• [Your task]: What lines in this listing contain the string "down"? Report each one by copying it.

• [Extracted records]:
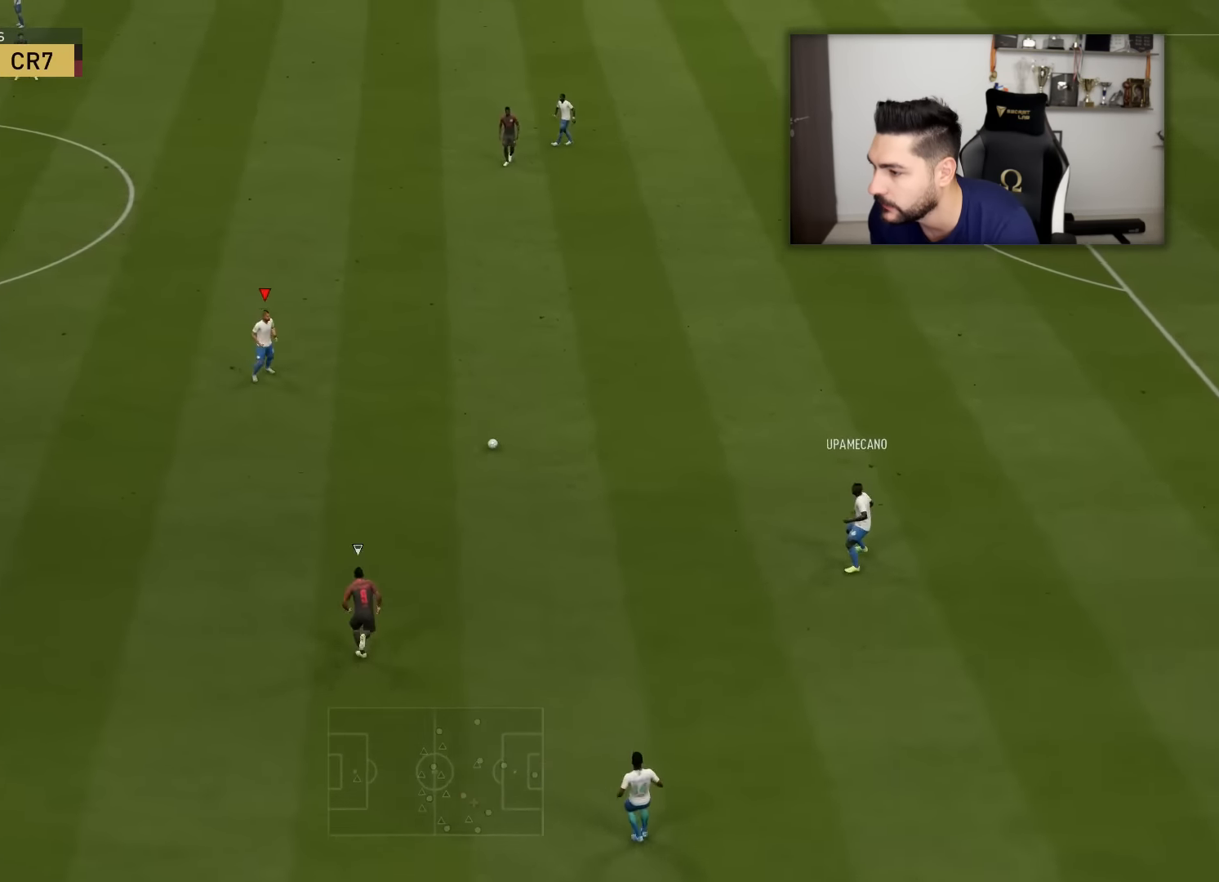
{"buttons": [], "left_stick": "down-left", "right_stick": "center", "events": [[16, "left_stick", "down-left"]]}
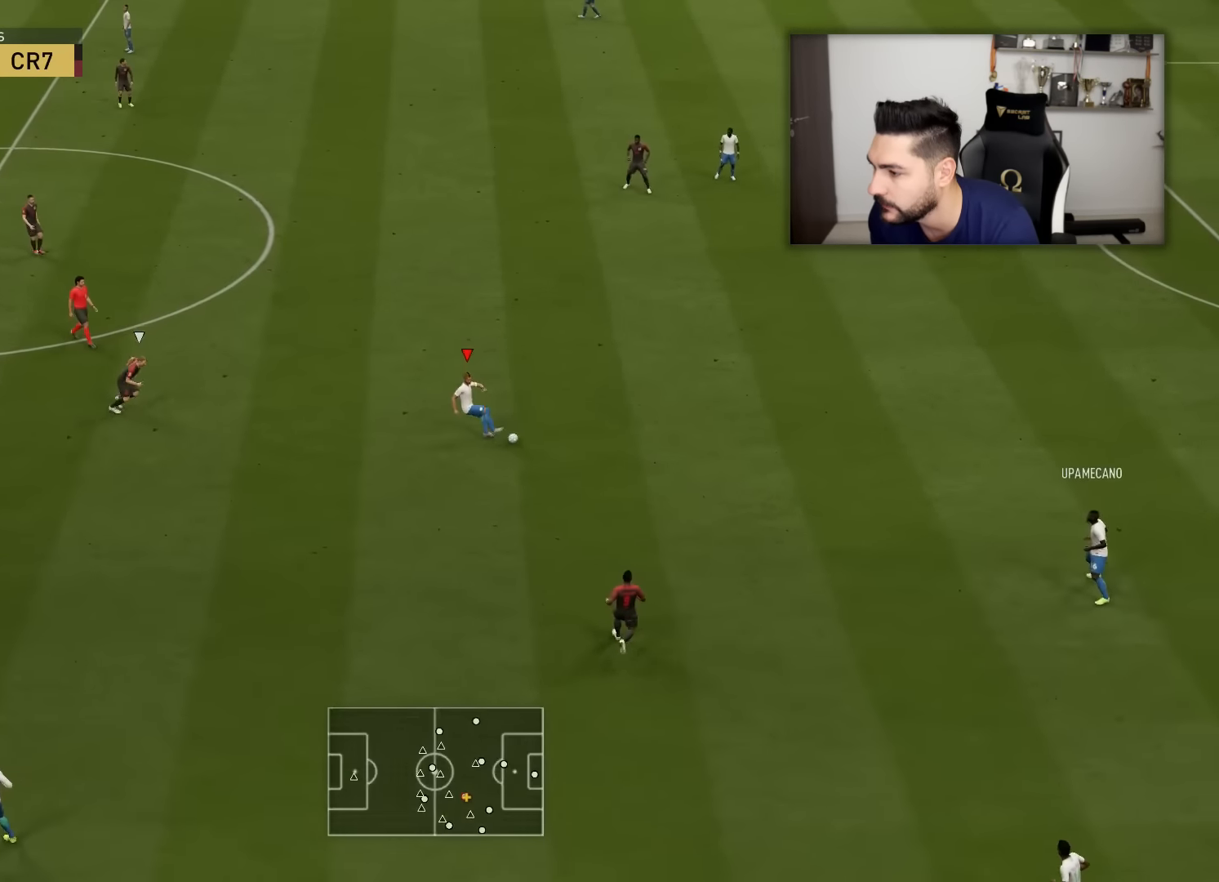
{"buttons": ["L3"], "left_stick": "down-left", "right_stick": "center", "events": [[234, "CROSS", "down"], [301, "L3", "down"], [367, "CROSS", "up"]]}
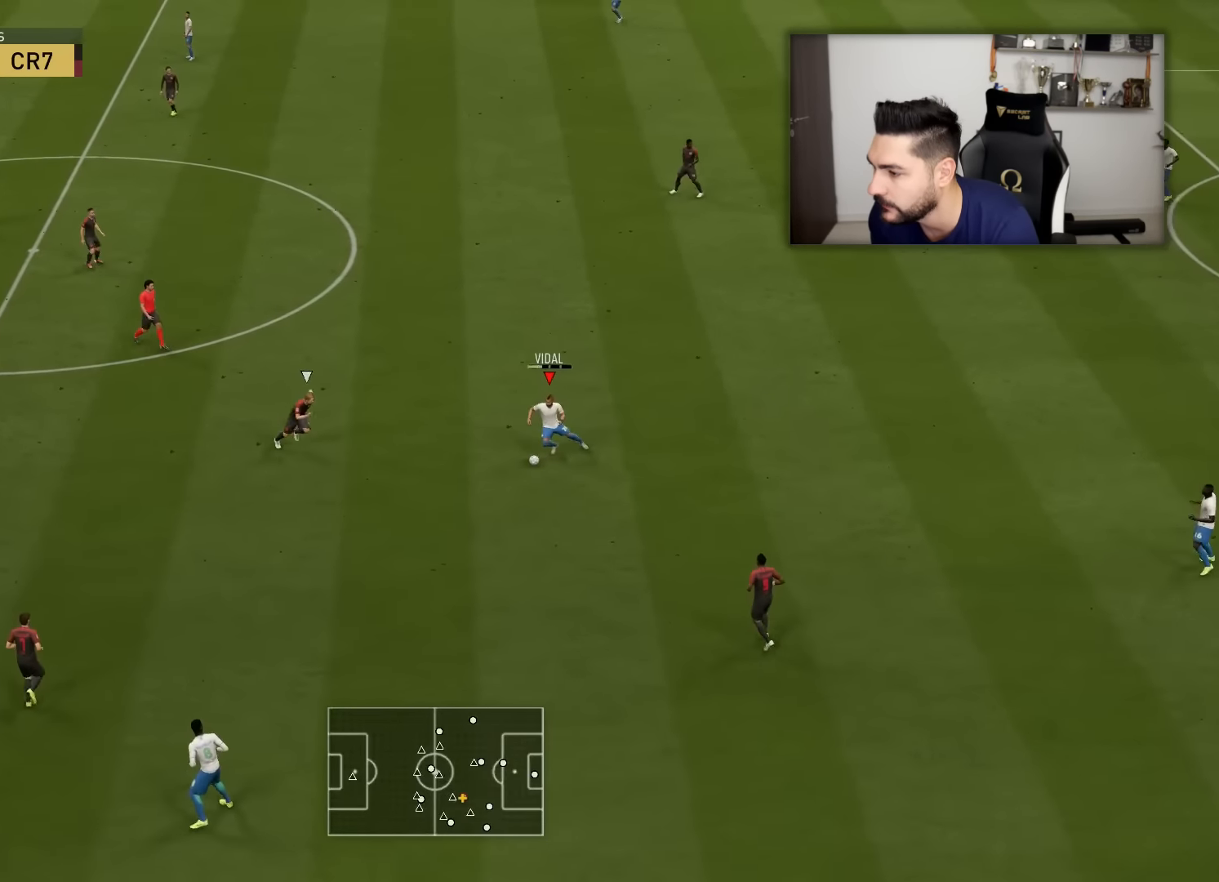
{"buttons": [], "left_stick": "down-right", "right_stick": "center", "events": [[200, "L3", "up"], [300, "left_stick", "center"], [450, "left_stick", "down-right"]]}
...
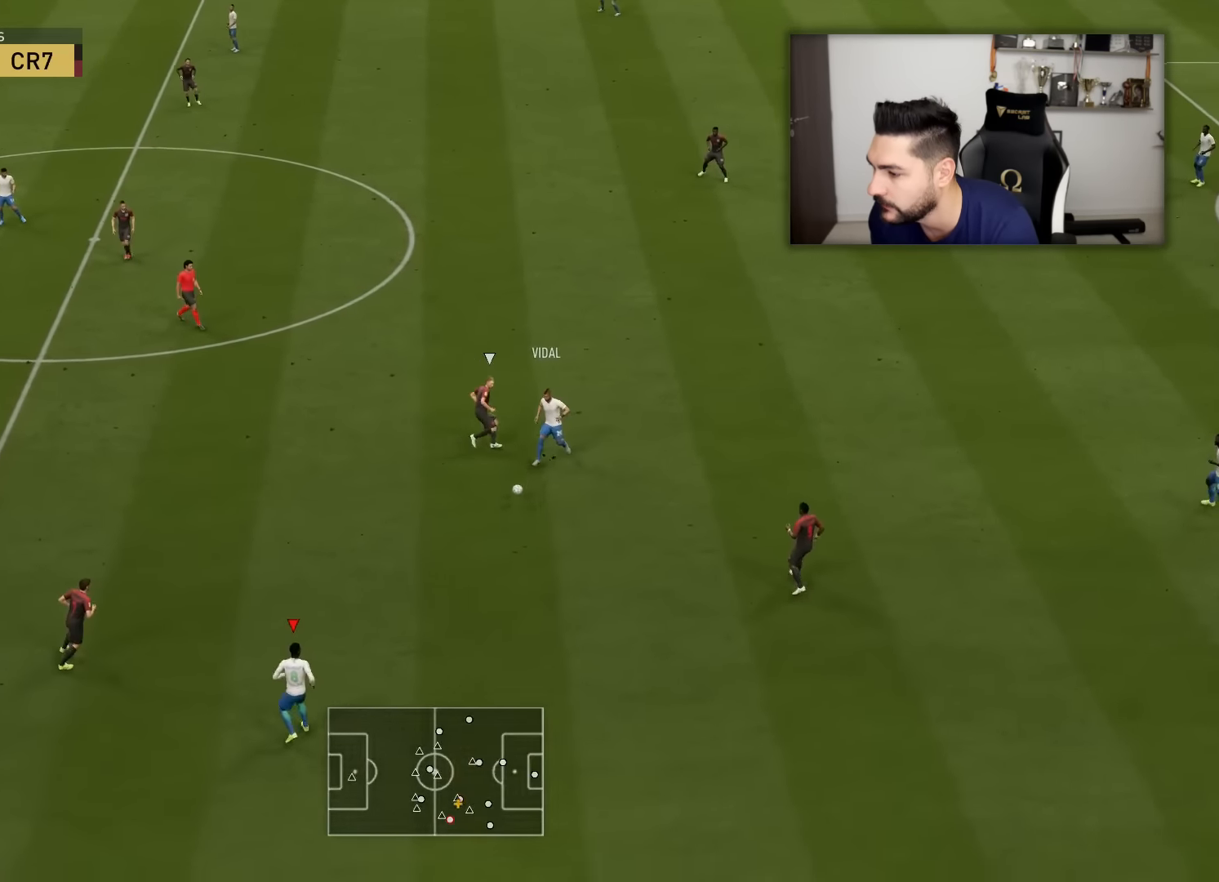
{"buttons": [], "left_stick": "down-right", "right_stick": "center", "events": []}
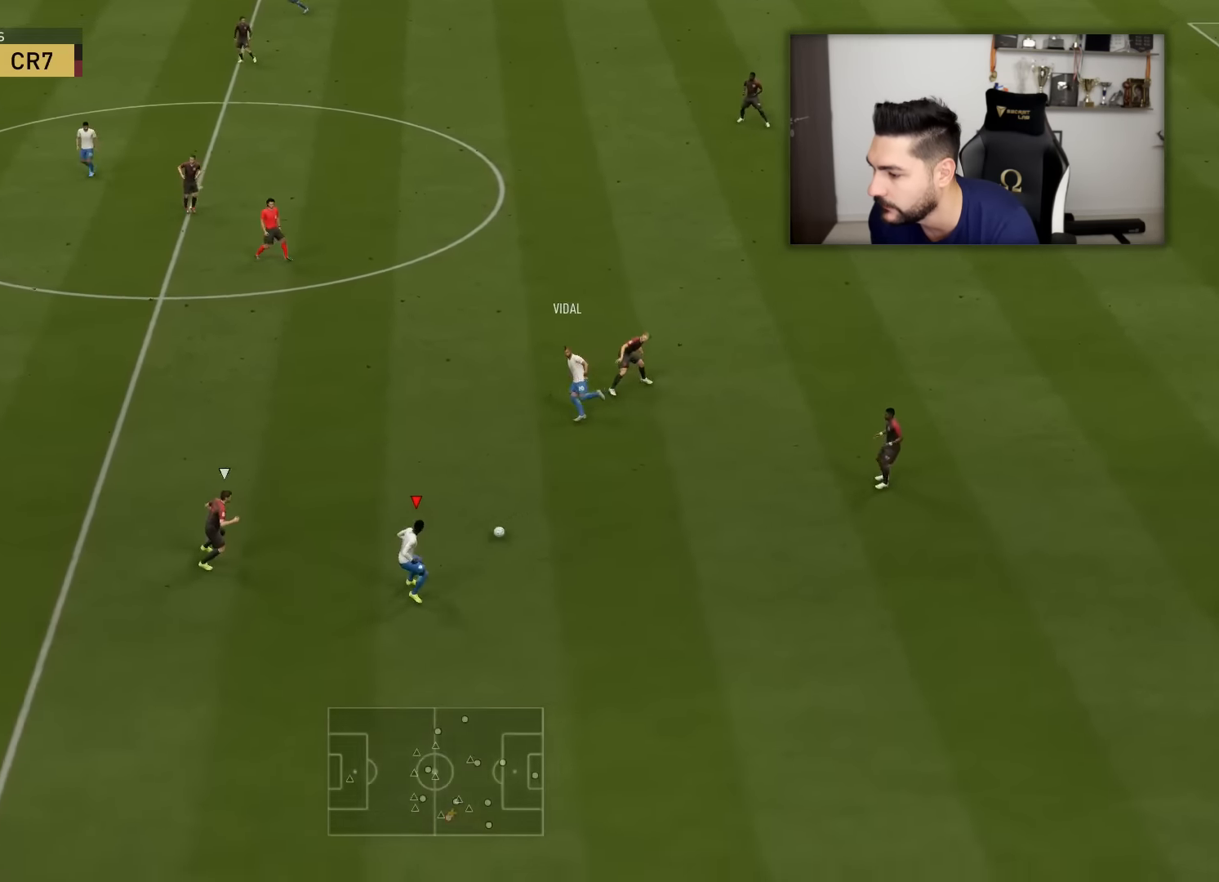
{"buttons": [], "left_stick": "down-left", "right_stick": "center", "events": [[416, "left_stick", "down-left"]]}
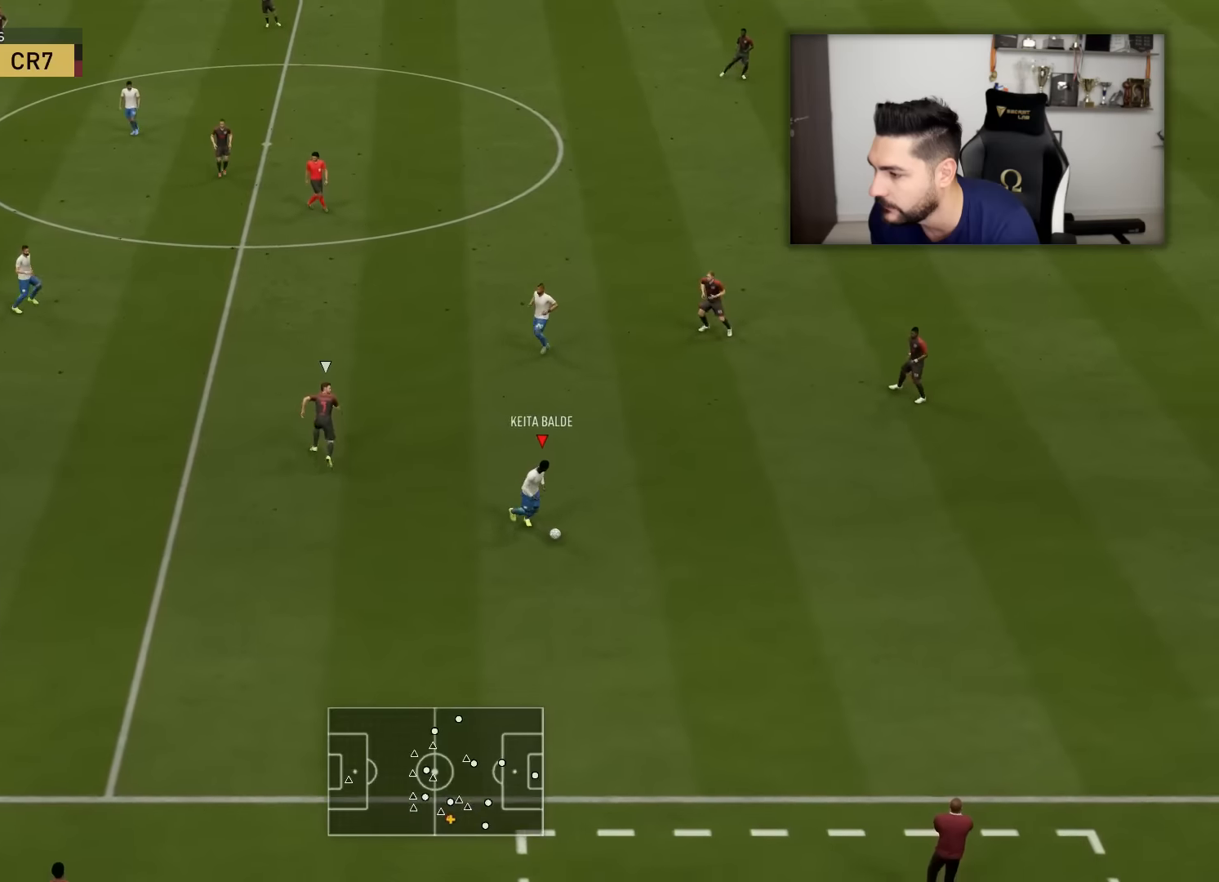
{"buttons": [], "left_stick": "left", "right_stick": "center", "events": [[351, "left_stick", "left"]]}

• [Response to the task]:
{"buttons": [], "left_stick": "down-left", "right_stick": "center", "events": [[16, "left_stick", "down-left"]]}
{"buttons": ["L3"], "left_stick": "down-left", "right_stick": "center", "events": [[234, "CROSS", "down"], [301, "L3", "down"], [367, "CROSS", "up"]]}
{"buttons": [], "left_stick": "down-right", "right_stick": "center", "events": [[200, "L3", "up"], [300, "left_stick", "center"], [450, "left_stick", "down-right"]]}
{"buttons": [], "left_stick": "down-right", "right_stick": "center", "events": []}
{"buttons": [], "left_stick": "down-left", "right_stick": "center", "events": [[416, "left_stick", "down-left"]]}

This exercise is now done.